▶ What is required: Every line below that has the string "hälsa" adds one to the count. Give that count by itself.

**** Supplied records ****

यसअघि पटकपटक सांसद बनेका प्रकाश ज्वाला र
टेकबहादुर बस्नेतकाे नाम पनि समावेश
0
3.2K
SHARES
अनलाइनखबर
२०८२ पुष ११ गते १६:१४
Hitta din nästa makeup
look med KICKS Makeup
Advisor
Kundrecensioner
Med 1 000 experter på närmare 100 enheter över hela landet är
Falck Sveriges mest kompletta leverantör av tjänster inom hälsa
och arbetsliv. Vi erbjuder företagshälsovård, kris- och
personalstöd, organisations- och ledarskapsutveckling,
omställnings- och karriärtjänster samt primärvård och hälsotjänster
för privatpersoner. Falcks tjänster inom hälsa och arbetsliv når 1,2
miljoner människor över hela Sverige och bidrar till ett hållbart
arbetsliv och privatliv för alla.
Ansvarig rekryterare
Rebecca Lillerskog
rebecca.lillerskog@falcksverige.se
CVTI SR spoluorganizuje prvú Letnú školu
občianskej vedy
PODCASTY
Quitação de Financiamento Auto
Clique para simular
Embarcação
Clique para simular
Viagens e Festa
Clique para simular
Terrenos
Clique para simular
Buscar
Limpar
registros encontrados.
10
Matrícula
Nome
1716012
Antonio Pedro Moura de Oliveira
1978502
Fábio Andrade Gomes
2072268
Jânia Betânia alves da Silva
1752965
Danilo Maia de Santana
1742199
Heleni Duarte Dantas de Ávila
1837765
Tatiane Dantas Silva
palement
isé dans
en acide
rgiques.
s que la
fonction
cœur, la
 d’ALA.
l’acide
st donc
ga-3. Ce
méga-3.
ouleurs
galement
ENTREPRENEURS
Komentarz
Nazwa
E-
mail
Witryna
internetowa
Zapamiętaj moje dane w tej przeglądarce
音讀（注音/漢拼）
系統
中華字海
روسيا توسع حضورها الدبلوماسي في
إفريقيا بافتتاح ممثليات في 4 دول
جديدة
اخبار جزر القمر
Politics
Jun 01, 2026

****

▶ Response to this exercise: 2